Sadly, western society is presently on a far less spiritual trajectory, so the commemoration of events and the remembrance of the dead is presenting societal and ideological challenges that will only deepen as we move increasingly into a society that is primarily secular and relativist. Unfortunately we are also a society where smaller but no less devastating conflicts have been on the increase. How to commemorate more recent conflicts involving Britain such as the Gulf War, Bosnia, Kosovo, Northern Ireland, the Falklands, Afghanistan and others – if at all – is already a matter of some controversy and disagreement.

This anxiety hasn’t been helped by an equally influential drive to remove statues and memorials to past military heroes of their day, because their list of achievements have since come to clash with contemporary redefinitions of heroism and public approbation.

Just this week Glasgow City Council has been debating the fate of 11 bronze statues currently in the way of the overhaul of the City’s St George’s Square. Two of these – commemorating Sr John Moore and Field Marshal Colin Campbell – have been described as particularly ‘cancellable’ by campaigners.

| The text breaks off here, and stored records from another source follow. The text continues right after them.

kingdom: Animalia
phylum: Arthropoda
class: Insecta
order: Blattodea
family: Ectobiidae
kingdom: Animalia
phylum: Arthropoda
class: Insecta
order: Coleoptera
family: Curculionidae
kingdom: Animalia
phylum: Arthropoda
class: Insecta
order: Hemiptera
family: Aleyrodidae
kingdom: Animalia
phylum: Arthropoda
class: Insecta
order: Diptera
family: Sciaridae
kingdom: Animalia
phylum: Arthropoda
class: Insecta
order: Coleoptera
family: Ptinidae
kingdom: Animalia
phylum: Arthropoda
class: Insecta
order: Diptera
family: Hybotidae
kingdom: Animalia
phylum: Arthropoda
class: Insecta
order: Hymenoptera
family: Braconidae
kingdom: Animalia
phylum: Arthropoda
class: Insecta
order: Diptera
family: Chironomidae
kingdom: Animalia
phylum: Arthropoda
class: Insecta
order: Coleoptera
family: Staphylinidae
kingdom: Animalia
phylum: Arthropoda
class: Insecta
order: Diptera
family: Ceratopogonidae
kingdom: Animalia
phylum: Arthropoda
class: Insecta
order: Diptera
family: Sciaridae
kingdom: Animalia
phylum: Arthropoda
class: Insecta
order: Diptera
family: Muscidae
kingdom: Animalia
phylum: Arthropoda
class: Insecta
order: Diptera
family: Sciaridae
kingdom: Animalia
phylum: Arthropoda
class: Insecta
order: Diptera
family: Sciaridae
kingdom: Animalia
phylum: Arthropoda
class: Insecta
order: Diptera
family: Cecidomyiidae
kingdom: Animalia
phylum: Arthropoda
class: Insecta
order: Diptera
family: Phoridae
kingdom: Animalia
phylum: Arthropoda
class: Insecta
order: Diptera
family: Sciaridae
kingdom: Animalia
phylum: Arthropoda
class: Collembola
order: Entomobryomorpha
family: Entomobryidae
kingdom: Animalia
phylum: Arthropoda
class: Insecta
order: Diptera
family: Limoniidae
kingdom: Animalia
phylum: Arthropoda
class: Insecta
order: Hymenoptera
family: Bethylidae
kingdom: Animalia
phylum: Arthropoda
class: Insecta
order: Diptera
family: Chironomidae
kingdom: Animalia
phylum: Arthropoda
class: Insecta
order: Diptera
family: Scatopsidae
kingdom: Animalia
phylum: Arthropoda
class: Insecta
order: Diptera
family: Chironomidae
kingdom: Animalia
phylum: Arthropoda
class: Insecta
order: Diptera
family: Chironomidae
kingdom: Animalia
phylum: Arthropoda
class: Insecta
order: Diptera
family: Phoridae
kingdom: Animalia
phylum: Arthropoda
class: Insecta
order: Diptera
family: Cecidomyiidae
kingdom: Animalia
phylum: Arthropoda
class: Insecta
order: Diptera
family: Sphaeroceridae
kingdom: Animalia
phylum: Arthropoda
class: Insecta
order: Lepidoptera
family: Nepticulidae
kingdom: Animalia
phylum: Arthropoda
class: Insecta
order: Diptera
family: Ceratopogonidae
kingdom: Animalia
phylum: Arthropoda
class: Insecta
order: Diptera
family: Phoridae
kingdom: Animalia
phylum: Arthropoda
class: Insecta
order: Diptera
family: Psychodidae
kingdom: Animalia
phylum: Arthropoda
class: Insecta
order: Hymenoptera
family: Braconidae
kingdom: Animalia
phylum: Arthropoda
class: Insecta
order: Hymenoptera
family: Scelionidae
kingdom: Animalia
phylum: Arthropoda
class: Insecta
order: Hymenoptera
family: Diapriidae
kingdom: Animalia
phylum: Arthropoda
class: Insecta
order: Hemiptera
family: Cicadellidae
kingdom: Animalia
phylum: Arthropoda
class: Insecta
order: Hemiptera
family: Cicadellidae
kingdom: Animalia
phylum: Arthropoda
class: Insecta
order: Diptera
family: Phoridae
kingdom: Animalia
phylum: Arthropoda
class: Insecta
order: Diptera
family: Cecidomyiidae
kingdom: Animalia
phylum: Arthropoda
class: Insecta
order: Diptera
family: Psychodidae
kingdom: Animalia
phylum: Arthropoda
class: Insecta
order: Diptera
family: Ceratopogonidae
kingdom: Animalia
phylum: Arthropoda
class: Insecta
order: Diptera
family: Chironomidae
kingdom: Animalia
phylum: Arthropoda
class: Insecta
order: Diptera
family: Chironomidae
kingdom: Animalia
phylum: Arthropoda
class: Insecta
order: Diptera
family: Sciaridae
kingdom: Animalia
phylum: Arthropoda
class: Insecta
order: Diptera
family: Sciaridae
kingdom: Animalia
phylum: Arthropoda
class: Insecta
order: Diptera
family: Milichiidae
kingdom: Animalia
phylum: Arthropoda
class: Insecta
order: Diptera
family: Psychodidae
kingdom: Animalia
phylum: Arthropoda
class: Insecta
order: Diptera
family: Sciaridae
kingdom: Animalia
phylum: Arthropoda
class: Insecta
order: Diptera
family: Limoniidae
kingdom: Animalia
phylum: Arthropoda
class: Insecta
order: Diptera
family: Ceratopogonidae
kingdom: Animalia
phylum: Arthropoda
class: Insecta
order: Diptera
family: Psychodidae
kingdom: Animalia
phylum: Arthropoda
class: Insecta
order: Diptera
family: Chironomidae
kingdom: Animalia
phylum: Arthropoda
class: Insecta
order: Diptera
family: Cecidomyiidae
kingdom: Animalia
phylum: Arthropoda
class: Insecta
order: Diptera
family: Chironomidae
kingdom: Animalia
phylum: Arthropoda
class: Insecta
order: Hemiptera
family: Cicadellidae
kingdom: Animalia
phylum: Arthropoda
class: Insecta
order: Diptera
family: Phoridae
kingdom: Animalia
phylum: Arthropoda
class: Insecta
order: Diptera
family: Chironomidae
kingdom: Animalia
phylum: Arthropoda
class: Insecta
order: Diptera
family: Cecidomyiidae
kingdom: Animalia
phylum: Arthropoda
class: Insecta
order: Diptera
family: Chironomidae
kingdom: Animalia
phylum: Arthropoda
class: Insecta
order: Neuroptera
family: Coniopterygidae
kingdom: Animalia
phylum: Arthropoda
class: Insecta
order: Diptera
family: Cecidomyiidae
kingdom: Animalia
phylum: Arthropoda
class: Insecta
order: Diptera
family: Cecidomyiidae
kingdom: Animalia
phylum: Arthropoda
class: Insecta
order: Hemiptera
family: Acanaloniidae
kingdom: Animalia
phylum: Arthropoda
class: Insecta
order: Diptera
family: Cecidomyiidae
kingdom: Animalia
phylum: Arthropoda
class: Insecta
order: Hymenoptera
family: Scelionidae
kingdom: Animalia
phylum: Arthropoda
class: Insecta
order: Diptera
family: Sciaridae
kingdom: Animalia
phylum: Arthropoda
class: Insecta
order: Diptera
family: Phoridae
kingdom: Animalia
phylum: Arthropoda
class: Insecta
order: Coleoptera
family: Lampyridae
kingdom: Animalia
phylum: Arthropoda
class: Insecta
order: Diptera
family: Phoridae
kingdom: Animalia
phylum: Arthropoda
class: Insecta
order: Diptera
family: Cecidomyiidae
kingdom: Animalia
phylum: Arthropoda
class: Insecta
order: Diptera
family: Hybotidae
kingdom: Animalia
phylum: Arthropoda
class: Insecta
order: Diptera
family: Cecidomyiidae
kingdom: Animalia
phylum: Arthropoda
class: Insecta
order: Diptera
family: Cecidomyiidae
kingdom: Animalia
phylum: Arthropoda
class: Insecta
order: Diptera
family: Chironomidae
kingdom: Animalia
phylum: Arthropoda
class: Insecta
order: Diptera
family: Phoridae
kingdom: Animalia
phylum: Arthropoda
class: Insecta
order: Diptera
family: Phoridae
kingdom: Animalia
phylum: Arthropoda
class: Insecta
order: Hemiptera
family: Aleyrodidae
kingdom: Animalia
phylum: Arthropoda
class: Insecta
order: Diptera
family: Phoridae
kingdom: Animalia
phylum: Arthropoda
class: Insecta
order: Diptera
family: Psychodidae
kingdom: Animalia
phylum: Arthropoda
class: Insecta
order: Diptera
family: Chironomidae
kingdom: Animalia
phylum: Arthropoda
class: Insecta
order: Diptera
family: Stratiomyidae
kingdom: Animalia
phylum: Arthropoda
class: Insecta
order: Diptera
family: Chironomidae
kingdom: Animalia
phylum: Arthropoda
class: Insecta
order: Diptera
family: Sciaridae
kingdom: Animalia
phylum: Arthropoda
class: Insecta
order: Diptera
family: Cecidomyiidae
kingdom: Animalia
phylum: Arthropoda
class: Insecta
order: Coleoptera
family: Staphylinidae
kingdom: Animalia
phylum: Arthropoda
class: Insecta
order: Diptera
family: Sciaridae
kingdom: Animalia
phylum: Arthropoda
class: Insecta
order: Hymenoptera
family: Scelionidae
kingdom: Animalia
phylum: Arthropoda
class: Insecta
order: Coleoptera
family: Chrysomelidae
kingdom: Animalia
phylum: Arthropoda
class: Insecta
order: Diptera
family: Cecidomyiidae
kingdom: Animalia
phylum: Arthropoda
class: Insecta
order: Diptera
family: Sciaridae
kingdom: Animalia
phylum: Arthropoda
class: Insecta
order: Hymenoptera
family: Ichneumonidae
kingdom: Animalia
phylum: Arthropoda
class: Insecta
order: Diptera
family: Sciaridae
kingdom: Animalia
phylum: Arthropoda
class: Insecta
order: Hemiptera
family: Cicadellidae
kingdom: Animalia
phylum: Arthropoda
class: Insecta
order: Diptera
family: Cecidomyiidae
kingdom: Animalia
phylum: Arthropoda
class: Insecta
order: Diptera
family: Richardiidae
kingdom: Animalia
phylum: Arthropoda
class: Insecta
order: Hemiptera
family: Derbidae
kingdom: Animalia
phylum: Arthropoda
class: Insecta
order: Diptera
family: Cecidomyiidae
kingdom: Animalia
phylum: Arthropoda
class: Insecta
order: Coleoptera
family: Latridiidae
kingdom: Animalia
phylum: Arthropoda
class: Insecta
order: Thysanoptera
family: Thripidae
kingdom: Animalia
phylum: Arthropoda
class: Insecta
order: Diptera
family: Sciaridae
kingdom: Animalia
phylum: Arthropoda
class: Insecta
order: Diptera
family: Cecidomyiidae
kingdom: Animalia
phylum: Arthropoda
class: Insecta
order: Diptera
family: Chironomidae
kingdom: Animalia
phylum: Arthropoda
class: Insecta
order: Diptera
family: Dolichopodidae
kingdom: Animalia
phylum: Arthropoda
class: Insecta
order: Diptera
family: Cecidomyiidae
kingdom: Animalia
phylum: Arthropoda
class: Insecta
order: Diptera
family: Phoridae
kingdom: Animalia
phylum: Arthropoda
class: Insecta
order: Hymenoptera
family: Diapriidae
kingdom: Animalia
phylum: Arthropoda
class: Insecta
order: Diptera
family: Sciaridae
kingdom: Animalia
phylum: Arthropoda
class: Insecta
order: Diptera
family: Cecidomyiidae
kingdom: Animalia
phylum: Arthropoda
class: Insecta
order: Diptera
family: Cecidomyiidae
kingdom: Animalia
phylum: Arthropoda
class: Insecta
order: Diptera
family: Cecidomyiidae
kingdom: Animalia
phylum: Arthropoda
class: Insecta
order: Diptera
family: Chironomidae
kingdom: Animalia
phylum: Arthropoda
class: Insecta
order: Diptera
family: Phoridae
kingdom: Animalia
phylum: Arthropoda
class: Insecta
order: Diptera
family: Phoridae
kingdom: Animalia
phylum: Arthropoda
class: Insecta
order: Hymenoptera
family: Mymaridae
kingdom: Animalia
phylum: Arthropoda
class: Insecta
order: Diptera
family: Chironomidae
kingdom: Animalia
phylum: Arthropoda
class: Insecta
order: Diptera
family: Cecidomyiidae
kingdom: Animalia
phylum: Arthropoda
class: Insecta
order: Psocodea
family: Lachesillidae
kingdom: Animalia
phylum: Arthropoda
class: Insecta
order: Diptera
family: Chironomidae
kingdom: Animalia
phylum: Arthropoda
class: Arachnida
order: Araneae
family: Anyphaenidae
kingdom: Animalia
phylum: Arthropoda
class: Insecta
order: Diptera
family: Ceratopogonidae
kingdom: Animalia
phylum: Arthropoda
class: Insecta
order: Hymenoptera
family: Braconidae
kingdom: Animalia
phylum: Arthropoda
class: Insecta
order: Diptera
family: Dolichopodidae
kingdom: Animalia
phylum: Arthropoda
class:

Sir John Moore and Field Marshal Campbell were both key Glasgow-born members of the British Army. Moore fought in the American War of Independence and had battled adversaries like France under Napoleon – who had credited him with saving Britain’s forces from destruction, whilst Campbell was a hero of the Crimean War, and had led campaigns against China, Russia and India in 19th Century.

In more recent times both men have been vilified. Speaking at a council meeting this week, SNP councillor Graham Campbell said: “One played a leading role in killing Indians resisting British colonialism; the other spent a lot of time killing a lot of enslaved Africans resisting slavery in the Caribbean. No doubt today we would not put up statues to such people.”

At the time such statues were erected to wide applause, it would have seemed unimaginable that just a few generations later there would be equally vociferous calls for their removal, but such is the rapidly-changing nature of public morality in the 21st century. Of course few would defend a slave-trader today, as indeed many didn’t even at the time such statues were erected. And no doubt a time will come when society will seek to reappraise many of the memorials we have erected more recently.

For example, there’s the profoundly questionable statue of the genocidal murderer Oliver Cromwell that stands proudly outside the Houses of Parliament, and nearby in Whitehall there’s the Equestrian statue of British Western Front commander Douglas Haig, 1st Earl Haig, whose funeral was once a national day of mourning across England. The two million WWI casualties under his deeply flawed command earned him the name ‘Butcher Haig’ and his disastrous offensives at the Somme and Passchendaele have become synonymous with the carnage and futility of First World War. Yet there he sits majestically astride his horse, just along from the Cenotaph that commemorates the same fallen.

Perhaps it is right that as a society dedicated to peace and tolerance, we should consider removing statues and tributes to generals with bloody records and dubious histories and rather commemorate – as at least some of us did so poignantly yesterday – the bravery of the extraordinary people who have always had to pay the price of the failings of those who claim to lead.